His family had telephone conversations with him, but they didn’t hear much from him either. After some phone talks in which he said very little, the Los Angeles Times reported, his wife wasn’t sure whether he was still in too much pain to talk or had forgotten how.
It has become clear that isolation and torture left Gao, once a prominent attorney who defended Christians and the Falun Gong, unable to speak coherently. China Aid reports, “Gao has been utterly destroyed. He can barely talk – and only in very short sentences – most of the time he mutters and is unintelligible. It is believed that he is now suffering from a broad range of physical and mental health problems; he has not been allowed to see a doctor since his release.”
As his wife, Geng He, pointed out to the Times, if he cannot even obtain adequate dental care, what hope does he have for obtaining help to recover his mental health? While she and their two children escaped to the United States in 2009 and are living in northern California, Gao is under virtual house arrest at Geng’s sister’s place in Urumqi, capital of China’s Xinjiang Province in the country’s far west. Dentists there don’t have the means to repair the damage malnutrition did to his remaining teeth, and the government has forbidden him to travel to Beijing, much less to the United States to be reunited with his family.

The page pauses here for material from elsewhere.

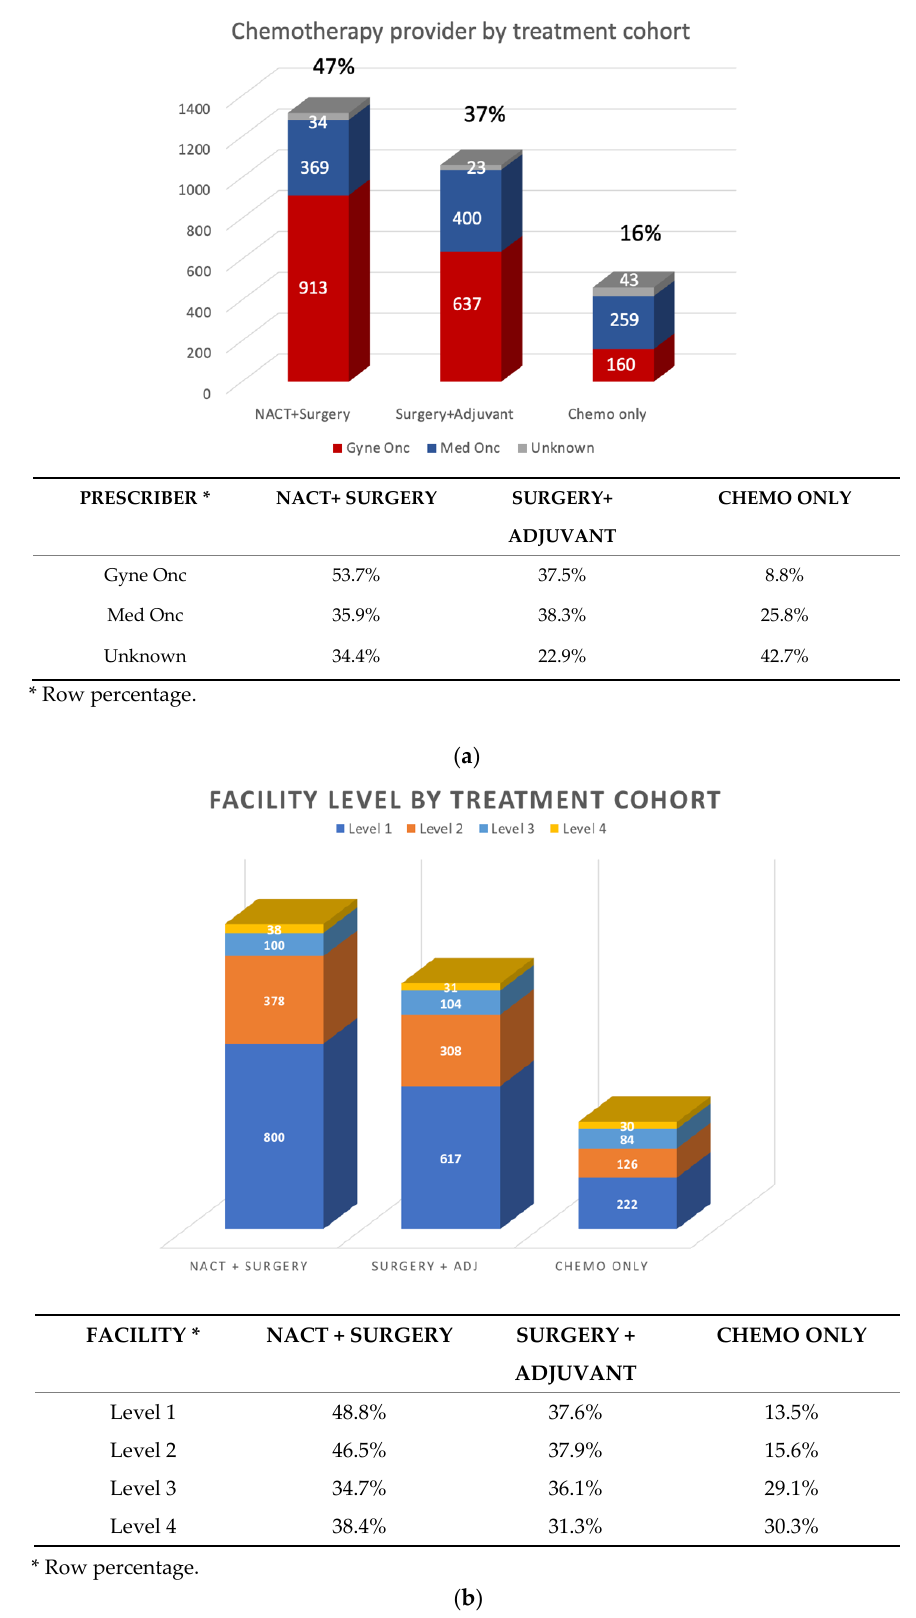
Figure 2. ( a ) Chemotherapy provider by treatment cohort; ( b ) Facility level by treatment cohort. NACT+surgery = neoadjuvant chemotherapy and surgery (A); surgery + Adjuvant = upfront surgery and adjuvant chemotherapy (B); chemo only = chemotherapy only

Gao’ s advocacy for religious minorities led to his conviction in 2006 for “inciting subversion,” and in 2007 he began serving a previously suspended sentence of three years in Shaya County Prison in Xinjiang region. After he wrote an open letter to the U.S. Congress about human rights abuses in China, authorities “disappeared” him on Sept. 21, 2007, torturing him for more than 50 days. Gao later revealed that his captors shocked his genitals with an electric baton and pierced them with toothpicks.